Cutbacks
Tallaght General Hospital
Dear Grandad,
Could you please report for your hip replacement surgery on the 23rd January 2065.
Due to financial cutbacks we would ask you to bring the following in addition to pyjamas, soap and toothbrush:
- A penknife [how sharp is up to you].
- Hacksaw.
- One RS M10. New is preferable, though second-hand will suffice.
- One tube of water resistant, high impact adhesive.
- Needle and thread.
- Bottle of whiskey or other anaesthetic of your choice.
Your operation is booked in theatre 4, at 10AM.
Punctuality is appreciated.
Discharge from hospital will be at 1PM.
Yours faithfully,
AF
Admissions Clerk.
…. and can you have the old bone for the dog?
Only if I pay for it.
i see your health care is similar to ours except ours has a longer wait time.
You are in a health care system that obama wants to impose on us. I hear horror stories from Ireland and England and figure we’re not far away from the gubmint running our hospitals. I’m worried about your hip replacement so I’ll start praying for you in about 54 years.

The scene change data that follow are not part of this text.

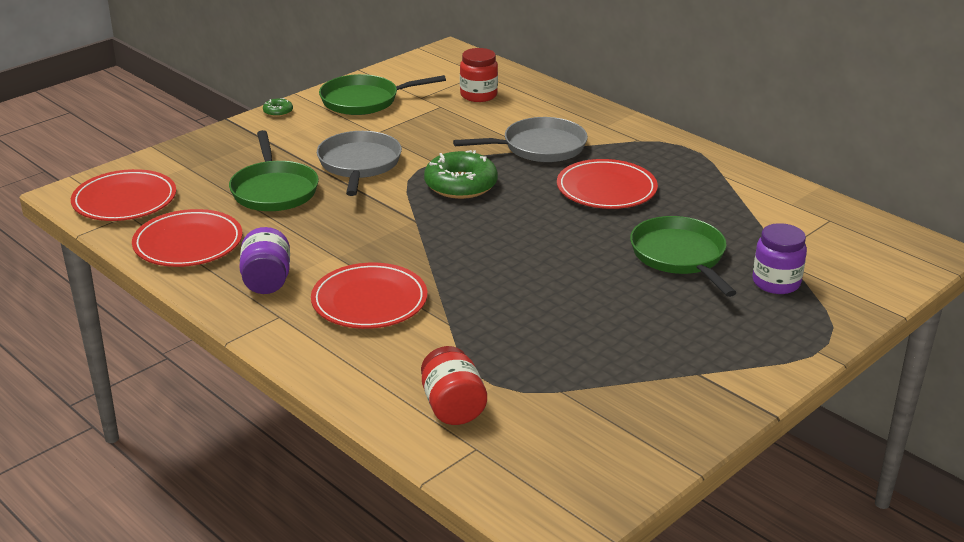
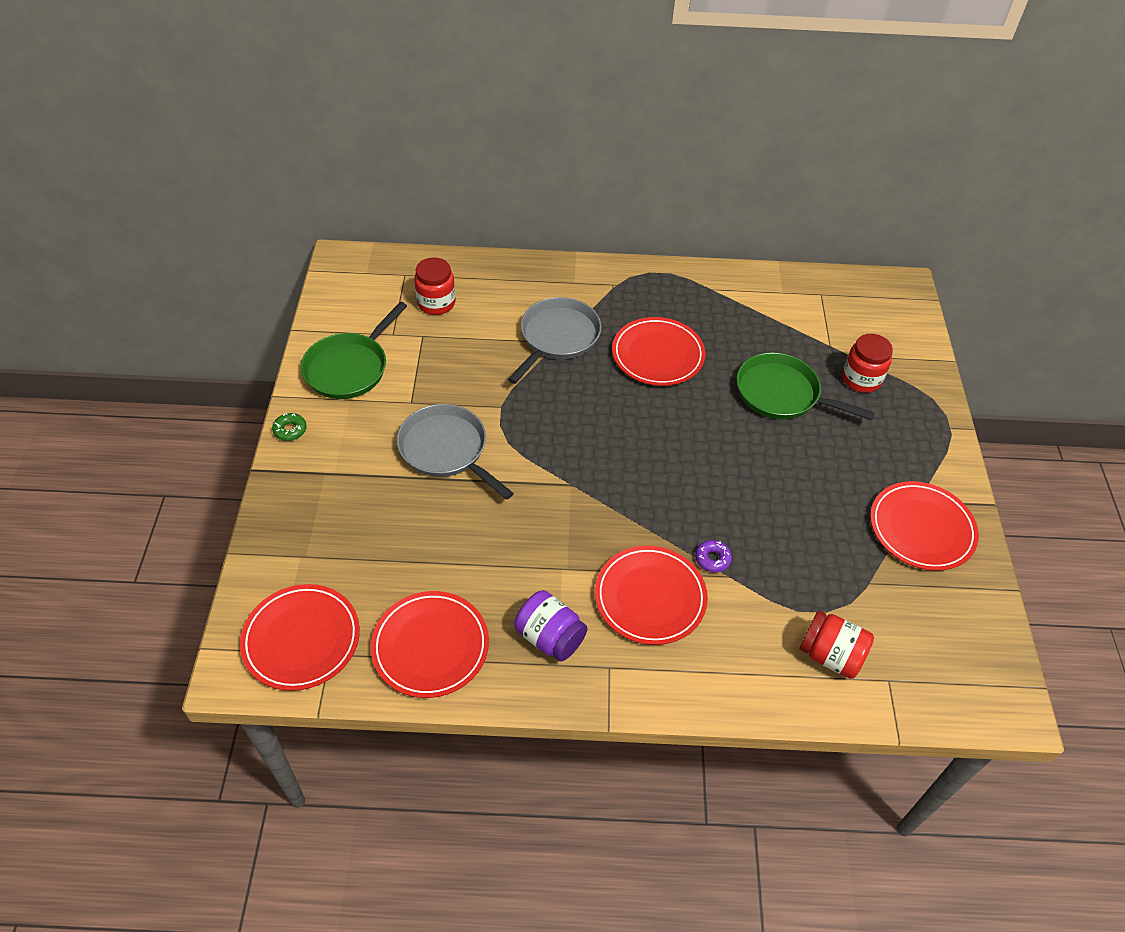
camera: 45 degrees left, 20 degrees up
green pan [229,130,319,211] -> none
green donut [424,150,498,199] -> none
purple jar [752,223,807,294] -> red jar [842,334,893,393]
none -> purple donut [695,540,732,572]
none -> red plate [870,481,979,571]

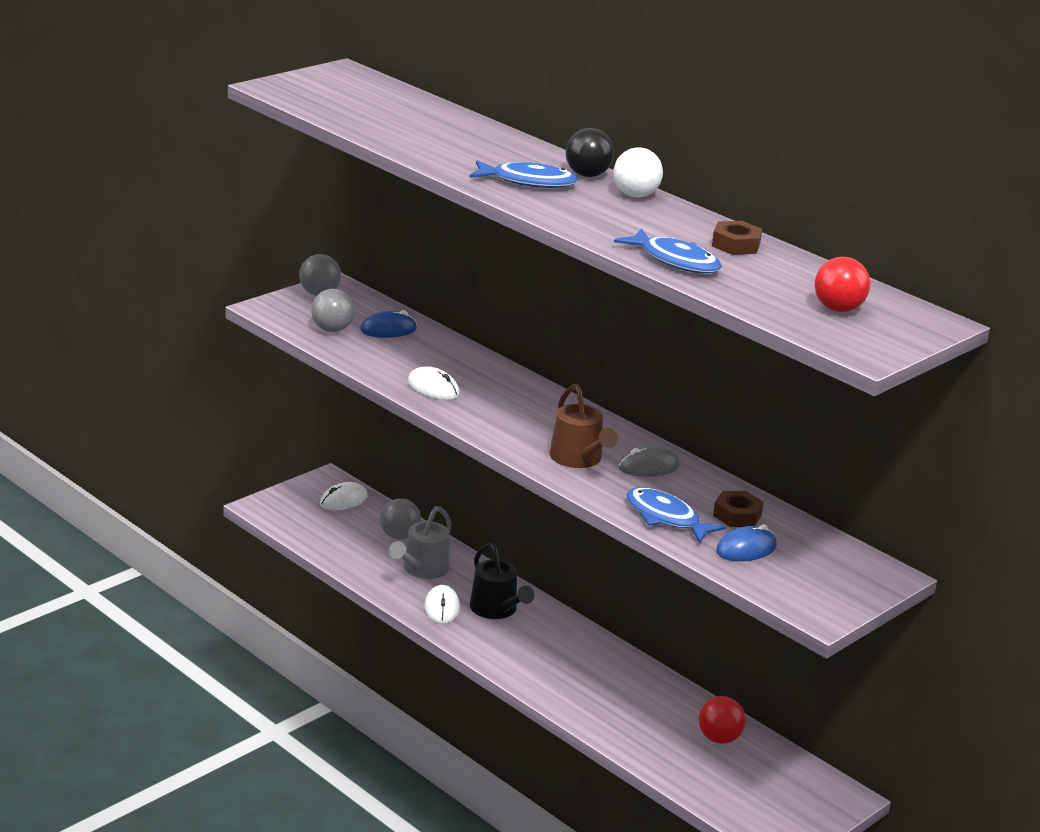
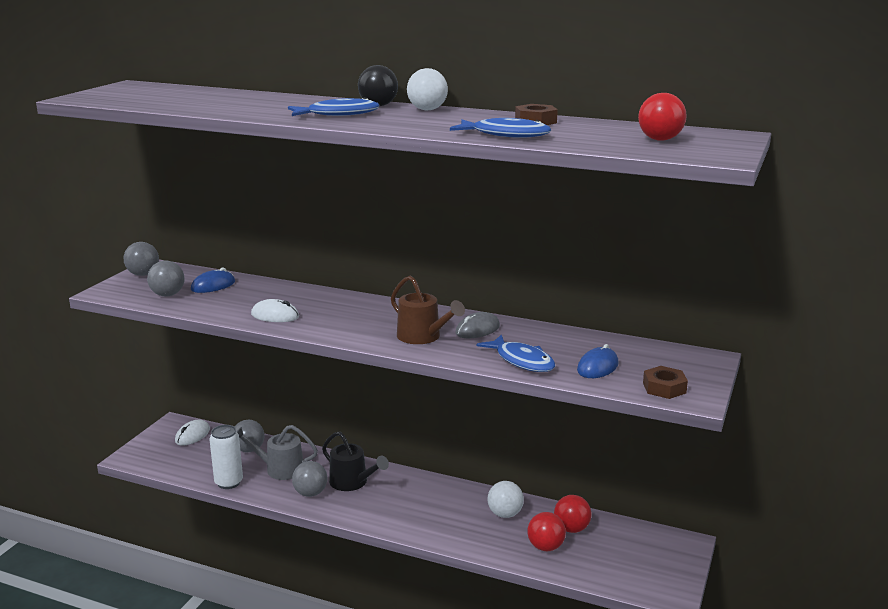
camera: 20 degrees left, 5 degrees down
grey watering can [389,506,452,579] -> grey watering can turned 90 degrees clockwise [237,425,318,480]
white mouse [424,585,460,624] -> grey ball [292,461,327,497]
blue fish [626,487,726,543] -> blue fish turned 150 degrees counterclockwise [476,334,555,372]
brown nut [713,491,764,527] -> brown nut moved to [643,366,688,399]
none -> white can [209,425,243,489]
none -> white ball [487,481,524,518]
none -> red ball [527,512,566,551]

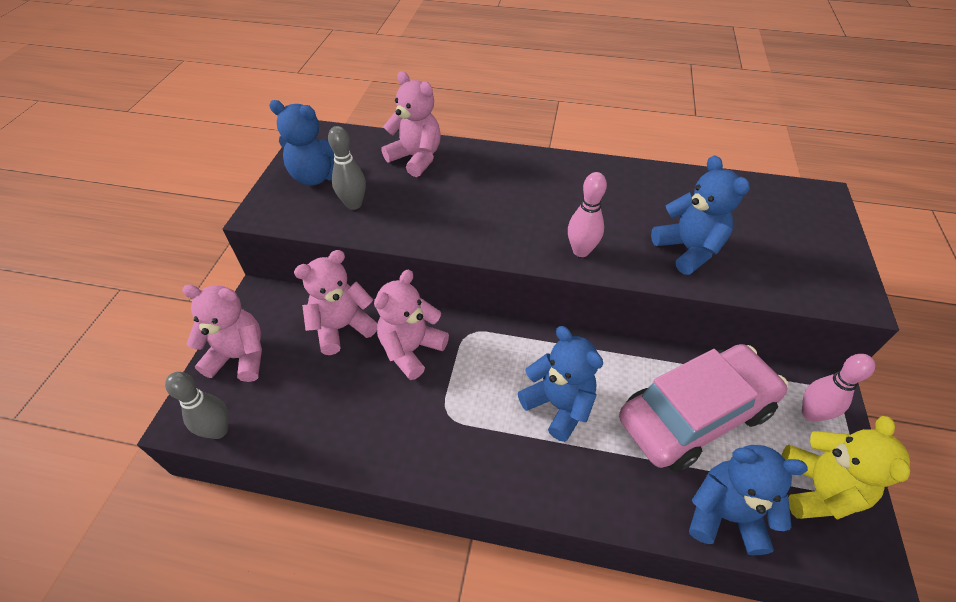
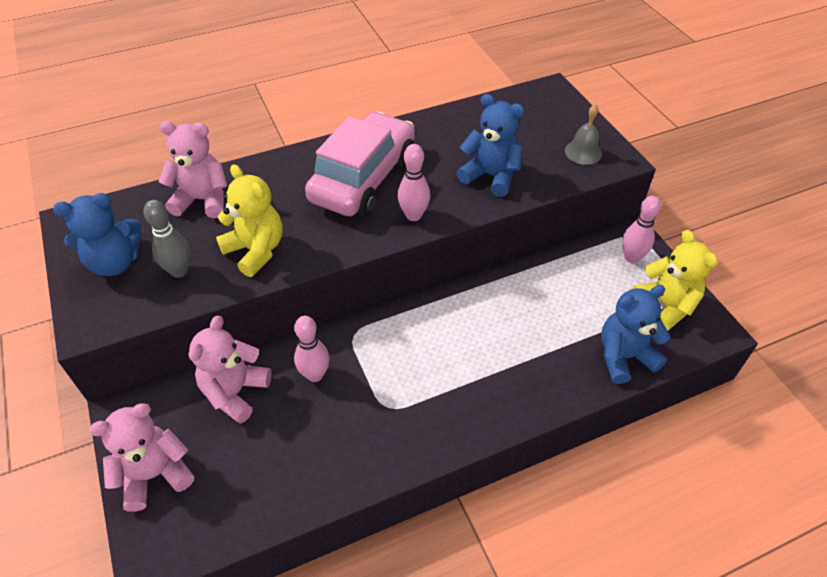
camera: 35 degrees left, 0 degrees up
grey bowling pin [165,372,229,439] -> none
pink teddy bear [374,269,449,380] -> pink bowling pin [294,316,330,382]
blue teddy bear [518,326,603,442] -> none
pink car [619,344,788,472] -> pink car moved to [305,112,415,217]
none -> yellow teddy bear [216,164,283,277]
none -> grey bell [565,104,602,165]

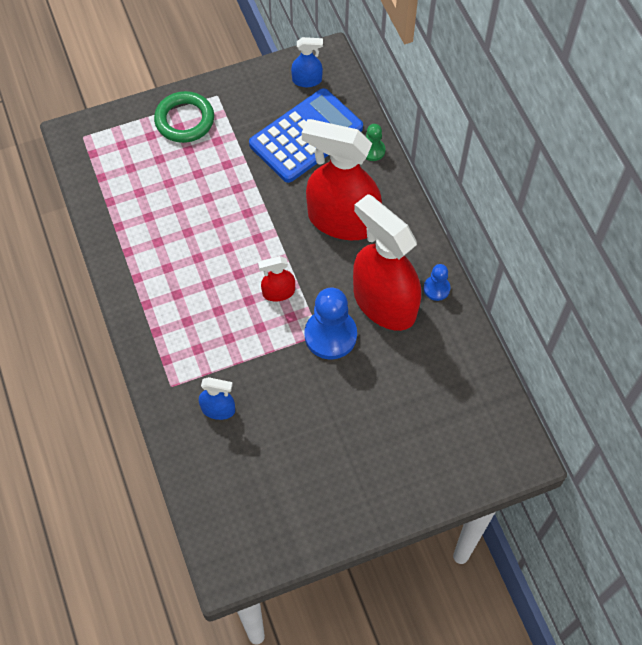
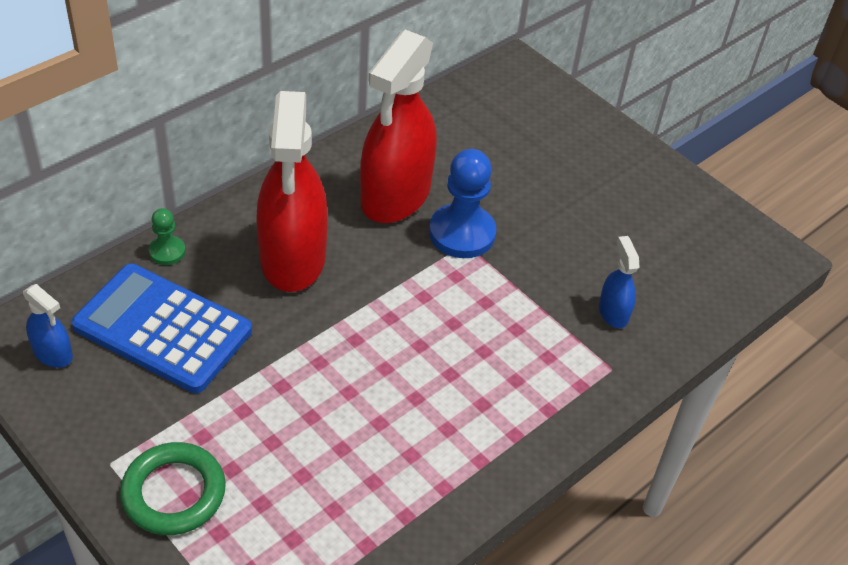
camera: 115 degrees left, 15 degrees down
red spray bottle [258,256,295,301] -> none
blue spray bottle [291,37,323,87] -> blue spray bottle turned 150 degrees clockwise [23,284,73,368]
blue pawn [424,264,450,301] -> none

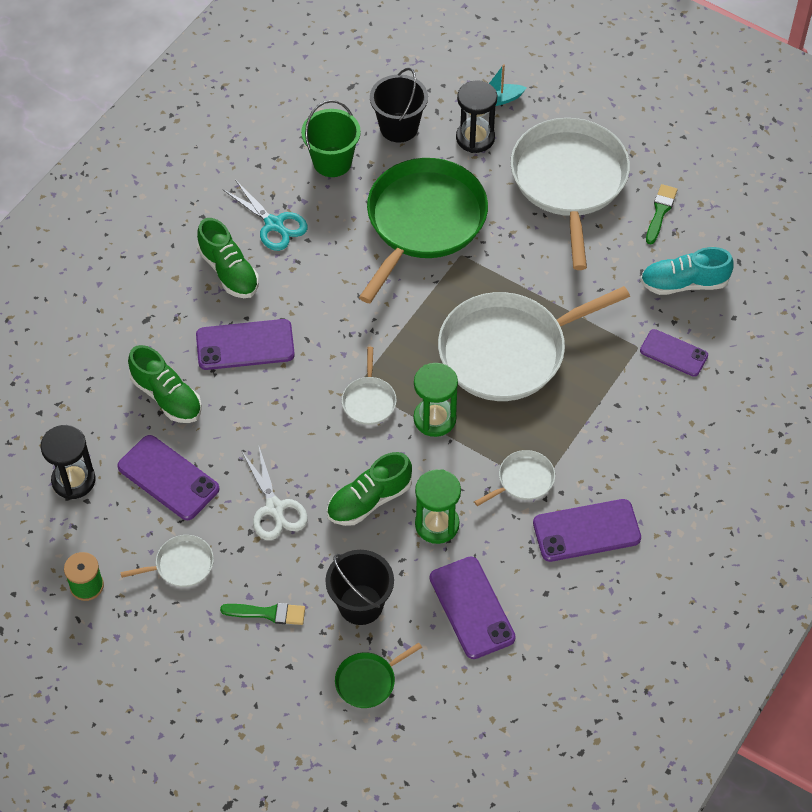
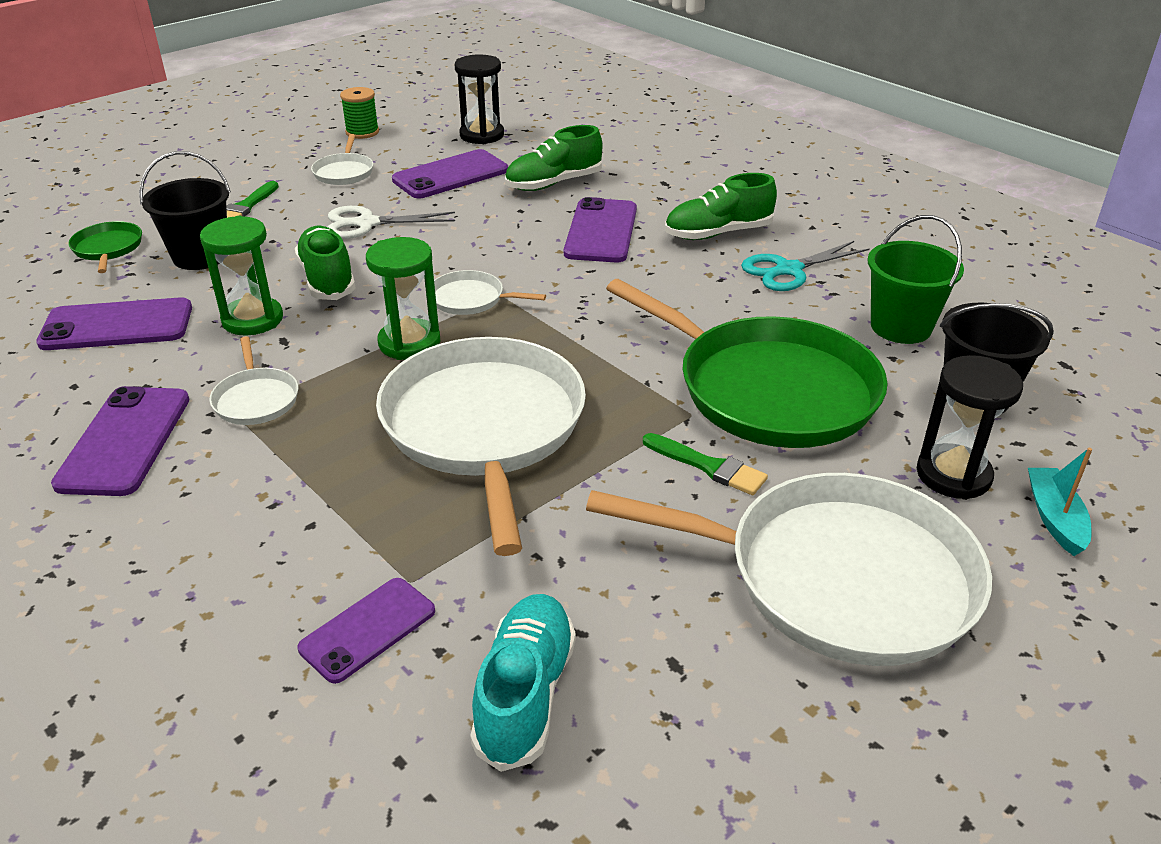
camera: 105 degrees right, 20 degrees down
green brush [646,184,678,244] -> green brush moved to [643,433,768,495]

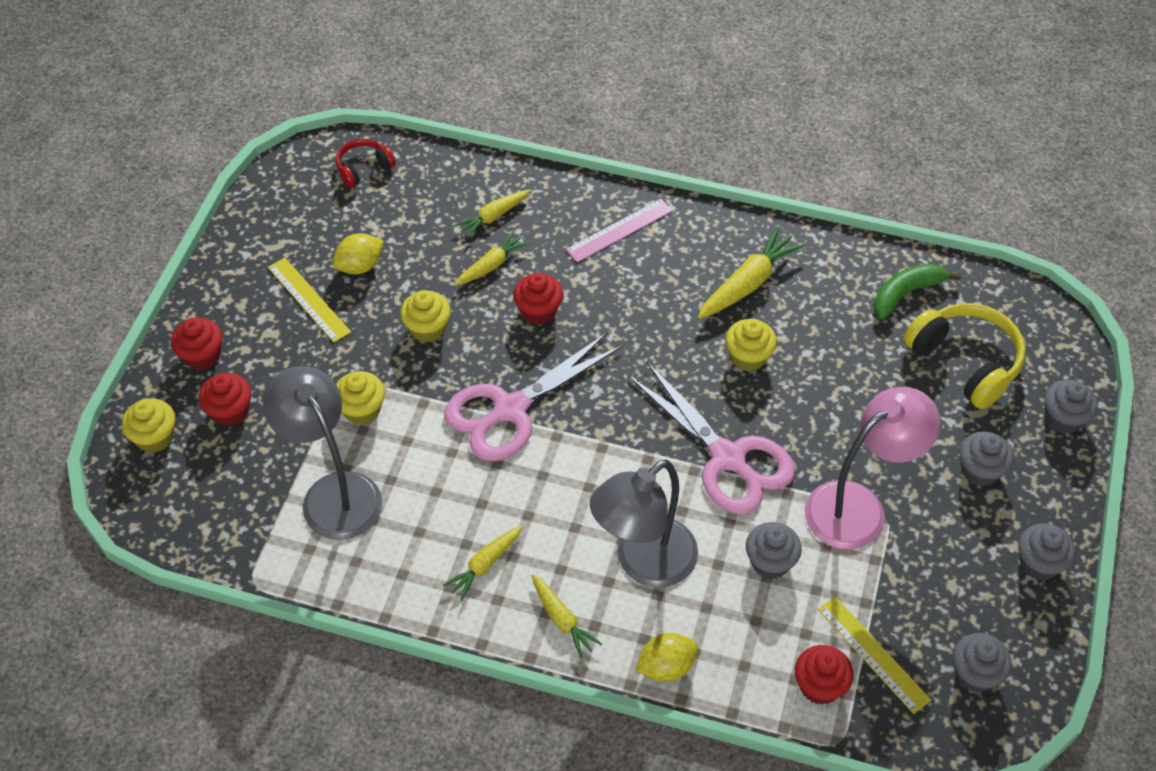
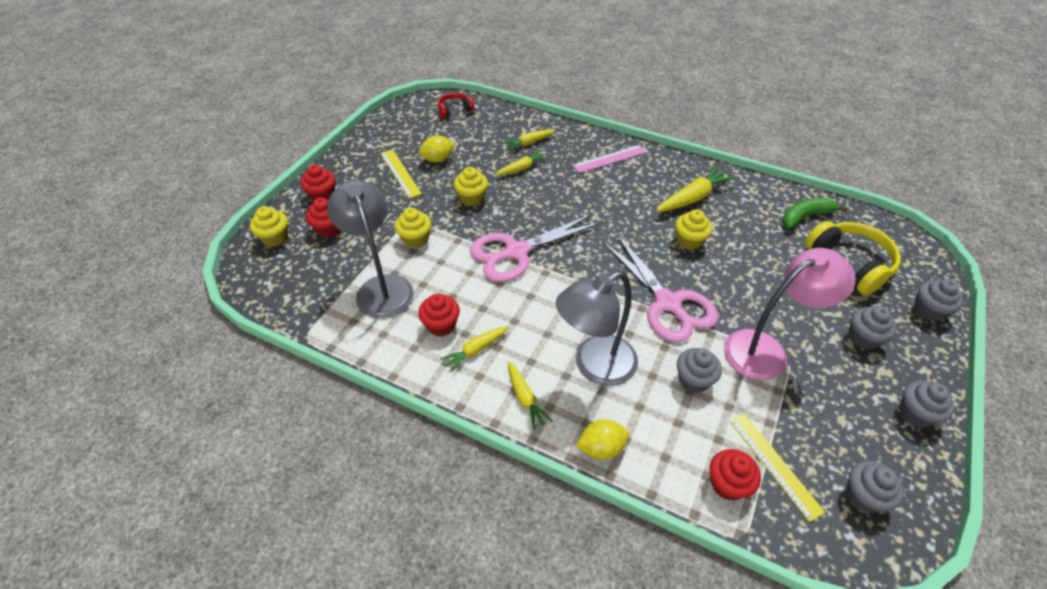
camera: 10 degrees right, 5 degrees down
red cupcake [513,272,563,325] -> red cupcake moved to [418,293,460,337]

What we have here is Mad Cow Harney’s legacy. She decided that when it came to healthcare that “Boston was better than Brussels”. The new lot are now trying to unpick all her mistakes and essentially rebuild the system from the ground up. They have now run out of cash and we are only half way through the year.
Brianf – I’m not worried about the 54 years. I have commented before how time flies faster as you get older.
You Lucky Bastard, You Lucky, lucky Bastard….They’ll want to take my leg off and give me a stick with a fucking wheel on. Maybe you’d get my bloody leg as well.
Next it’ll be Cruixification, lucky bastard.
Dear GD, as please allow me – a strongly anti climat-change-scepticism person who nonetheess likes your blog very much – to silently leave this link here: http://www.guardian.co.uk/environment/2011/jun/28/climate-change-sceptic-willie-soon
Just to bring some balance!
Slab – Now you see the benefits of private health insurance.
Jedrzej – OK. I’ll be generous and allow you that one. What about all the others?
We have all the time, don’t we? Will certainly drop it here when I come across something as tasty as this again.
See, I told you so.
Holy God but we’re an awful sick nation. If they could just legalize cannabis, and replace the fluoride with echinacea in the tap water, manuka lollipop dispensers in public toilets, that sort of thing. We’d cost an awful lot less to maintain?!?